DSI Seminar Series | How Could We Design Aligned and Provably Safe AI?

Описание к видео DSI Seminar Series | How Could We Design Aligned and Provably Safe AI?

On April 19, 2024, Dr. Yoshua Bengio presented “How Could We Design Aligned and Provably Safe AI?” His talk was co-sponsored by LLNL’s Data Science Institute and the Center for Advanced Signal and Image Sciences. A Turning Award winner, Bengio is recognized as one of the world’s leading AI experts, known for his pioneering work in deep learning. He is a full professor at the University of Montreal, and the founder and scientific director of the Mila – Quebec AI Institute. In 2022, Bengio became the most-cited computer scientist in the world.

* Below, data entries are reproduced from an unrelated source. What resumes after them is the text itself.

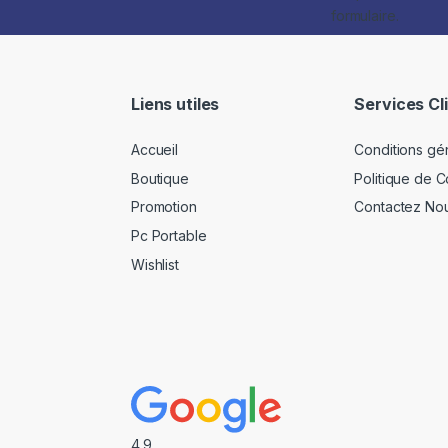
formulaire.
Liens utiles
Services Cl
Accueil
Conditions gé
Boutique
Politique de Co
Promotion
Contactez No
Pc Portable
Wishlist
4.9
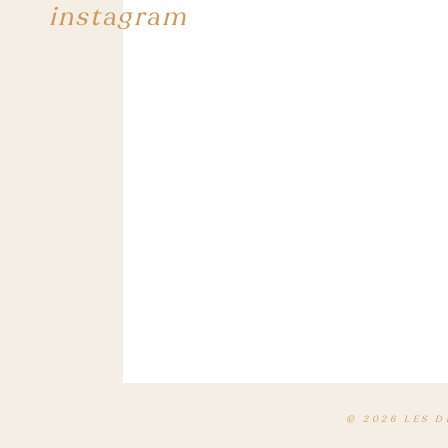
instagram
© 2026 LES 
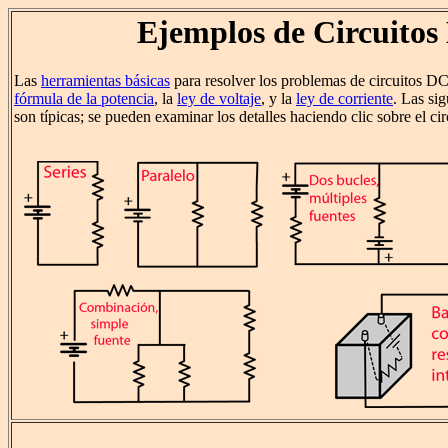
Ejemplos de Circuitos
Las
herramientas básicas
para resolver los problemas de circuitos D
fórmula de la potencia
, la
ley de voltaje
, y la
ley de corriente
. Las si
son típicas; se pueden examinar los detalles haciendo clic sobre el ci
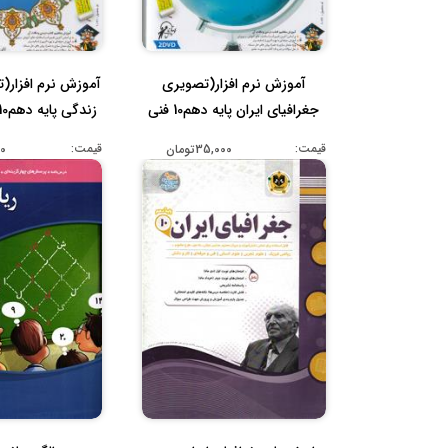
آموزش نرم افزار(تصویری
آموزش نرم افزار(
جغرافیای ایران پایه دهم10 فنی
زندگی پایه دهم10)(cd-dvd ...
ح...
قیمت:
قیمت:
35,000تومان
00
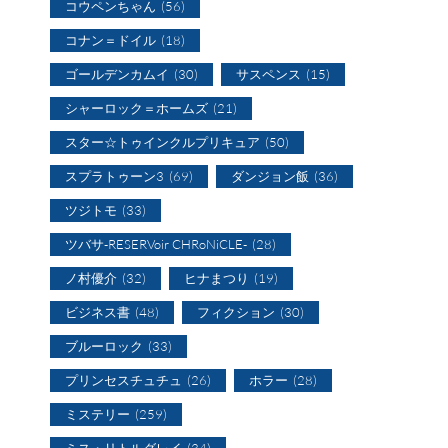
コウペンちゃん
(56)
コナン＝ドイル
(18)
ゴールデンカムイ
(30)
サスペンス
(15)
シャーロック＝ホームズ
(21)
スター☆トゥインクルプリキュア
(50)
スプラトゥーン3
(69)
ダンジョン飯
(36)
ツジトモ
(33)
ツバサ-RESERVoir CHRoNiCLE-
(28)
ノ村優介
(32)
ヒナまつり
(19)
ビジネス書
(48)
フィクション
(30)
ブルーロック
(33)
プリンセスチュチュ
(26)
ホラー
(28)
ミステリー
(259)
ミス・リトルグレイ
(34)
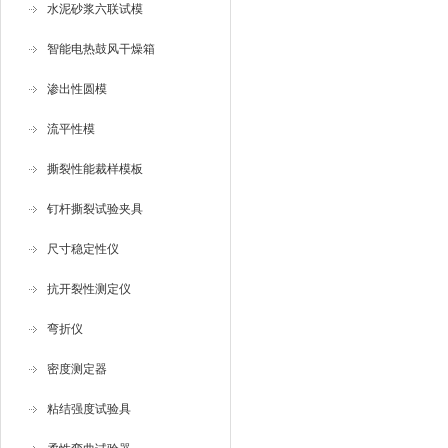
水泥砂浆六联试模
智能电热鼓风干燥箱
渗出性圆模
流平性模
撕裂性能裁样模板
钉杆撕裂试验夹具
尺寸稳定性仪
抗开裂性测定仪
弯折仪
密度测定器
粘结强度试验具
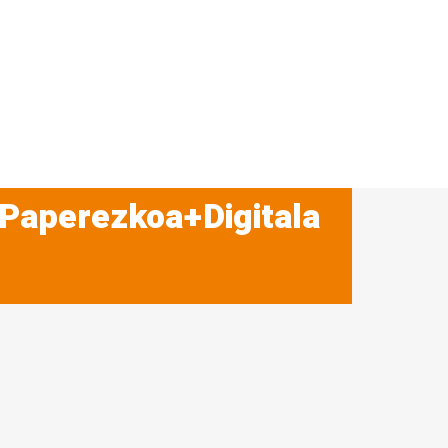
 Paperezkoa+Digitala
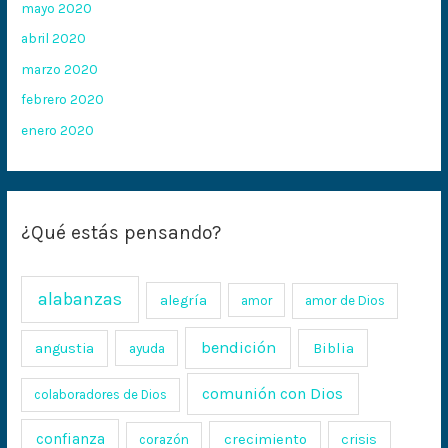
mayo 2020
abril 2020
marzo 2020
febrero 2020
enero 2020
¿Qué estás pensando?
alabanzas
alegría
amor
amor de Dios
bendición
Biblia
angustia
ayuda
comunión con Dios
colaboradores de Dios
confianza
crecimiento
crisis
corazón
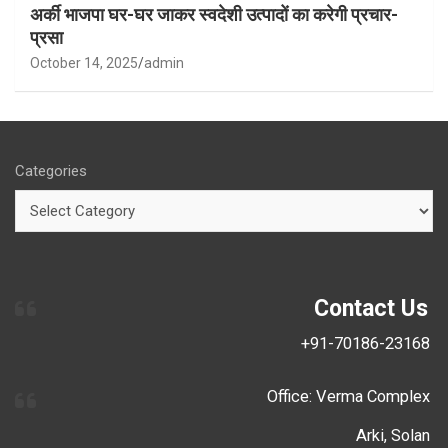
अर्की भाजपा घर-घर जाकर स्वदेशी उत्पादों का करेगी प्रचार-
प्रसा
October 14, 2025
admin
Categories
Contact Us
+91-70186-23168
Office: Verma Complex
Arki, Solan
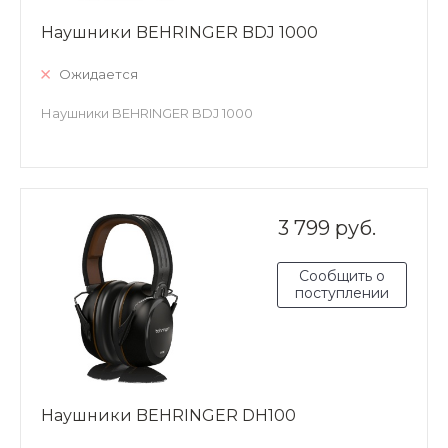
Наушники BEHRINGER BDJ 1000
Ожидается
Наушники BEHRINGER BDJ 1000
3 799 руб.
Сообщить о
поступлении
Наушники BEHRINGER DH100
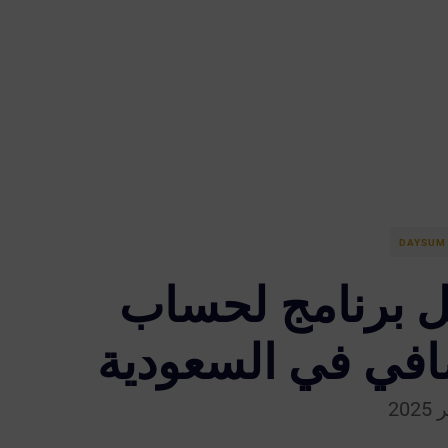
DAYSUM 
ضل برنامج لحساب
افي في السعودية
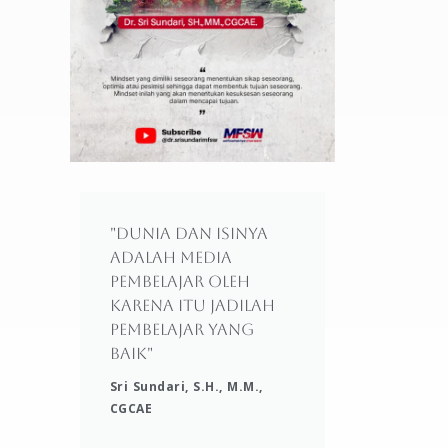
"Dunia dan isinya
adalah media
pembelajar oleh
karena itu jadilah
pembelajar yang
baik"
Sri Sundari, S.H., M.M.,
CGCAE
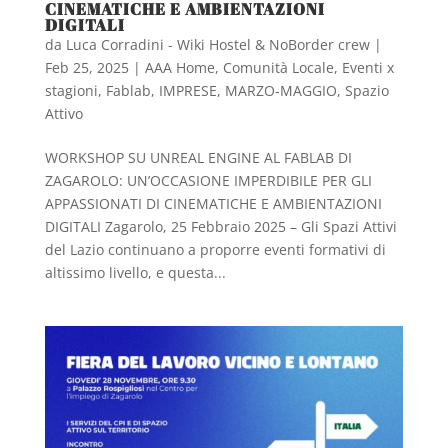
CINEMATICHE E AMBIENTAZIONI
DIGITALI
da
Luca Corradini - Wiki Hostel & NoBorder crew
|
Feb 25, 2025
|
AAA Home
,
Comunità Locale
,
Eventi x
stagioni
,
Fablab
,
IMPRESE
,
MARZO-MAGGIO
,
Spazio
Attivo
WORKSHOP SU UNREAL ENGINE AL FABLAB DI
ZAGAROLO: UN’OCCASIONE IMPERDIBILE PER GLI
APPASSIONATI DI CINEMATICHE E AMBIENTAZIONI
DIGITALI Zagarolo, 25 Febbraio 2025 – Gli Spazi Attivi
del Lazio continuano a proporre eventi formativi di
altissimo livello, e questa...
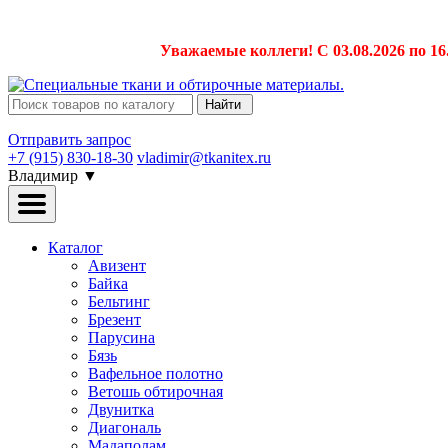
Уважаемые коллеги! С 03.08.2026 по 16
Найти
Отправить запрос
+7 (915) 830-18-30
vladimir@tkanitex.ru
Владимир
▼
Каталог
Авизент
Байка
Бельтинг
Брезент
Парусина
Бязь
Вафельное полотно
Ветошь обтирочная
Двунитка
Диагональ
Мадаполам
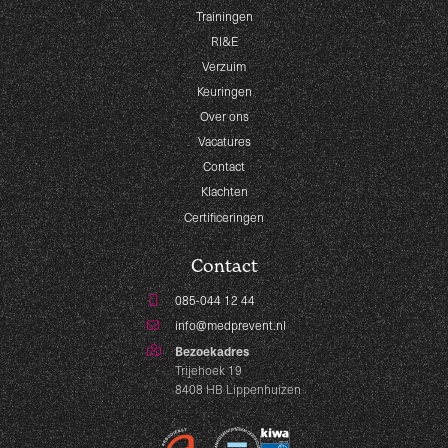
Trainingen
RI&E
Verzuim
Keuringen
Over ons
Vacatures
Contact
Klachten
Certificeringen
Contact
085-044 12 44
info@medprevent.nl
Bezoekadres
Trijehoek 19
8408 HB Lippenhuizen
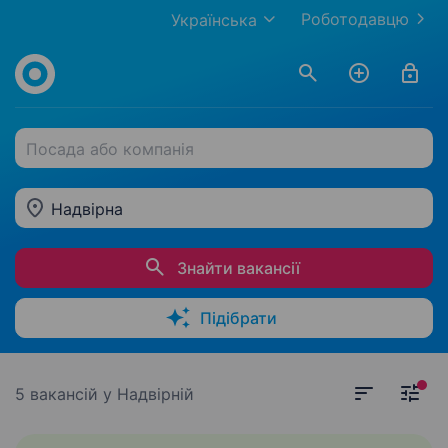
Роботодавцю
Українська
Посада або компанія
Надвірна
Знайти вакансії
Підібрати
5 вакансій
у Надвірній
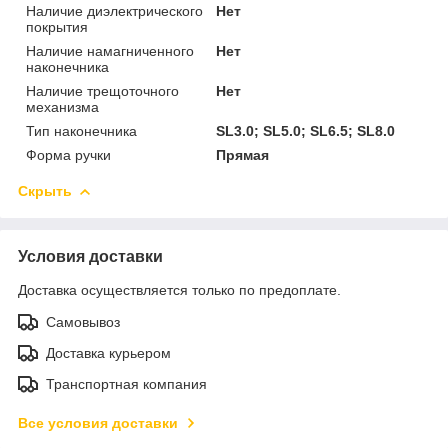
Наличие диэлектрического
Нет
покрытия
Наличие намагниченного
Нет
наконечника
Наличие трещоточного
Нет
механизма
Тип наконечника
SL3.0; SL5.0; SL6.5; SL8.0
Форма ручки
Прямая
Скрыть
Условия доставки
Доставка осуществляется только по предоплате.
Самовывоз
Доставка курьером
Транспортная компания
Все условия доставки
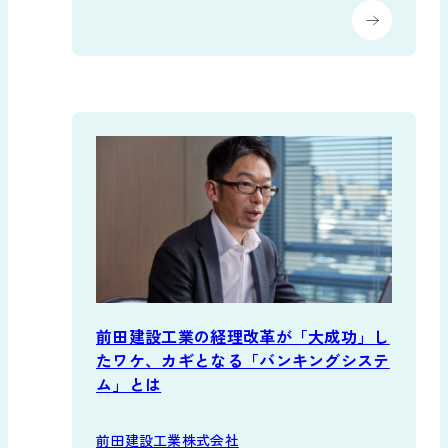
前田建設工業の経理改革が「大成功」し
たワケ、カギとなる「バンキングシステ
ム」とは
前田建設工業株式会社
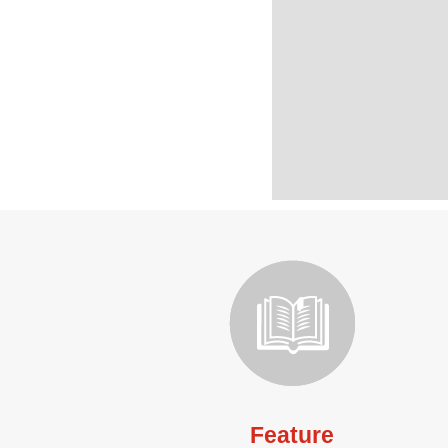
Feature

Evaluating the risks with a learned AI system statically seems hopeless because the number of contexts in which it could behave is infinite or exponentially large and static checks can only verify a finite and relatively small set of such contexts. However, if we had a run-time evaluation of risk, we could potentially prevent actions with an unacceptable level of risk. The probability of harm produced by an action or a plan in a given context and past data under the true explanation for how the world works is unknown. However, under reasonable hypotheses related to Occam's Razor and having a non-parametric Bayesian prior (that thus includes the true explanation) it can be shown to be bounded by quantities that can in principle be numerically approximated or estimated by large neural networks, all based on a Bayesian view that captures epistemic uncertainty about what is harm and how the world works. Capturing this uncertainty is essential: The AI could otherwise be confidently wrong about what is “good” and produce catastrophic existential risks, for example through instrumental goals or taking control of the reward mechanism (wrongly thinking that the rewards recorded in the computer are what it should maximize). The bound relies on a kind of paranoid theory, the one that has maximal probability given that it predicts harm and given the past data. The talk will discuss the research program based on these ideas and how amortized inference with large neural networks could be made to estimate the required quantities.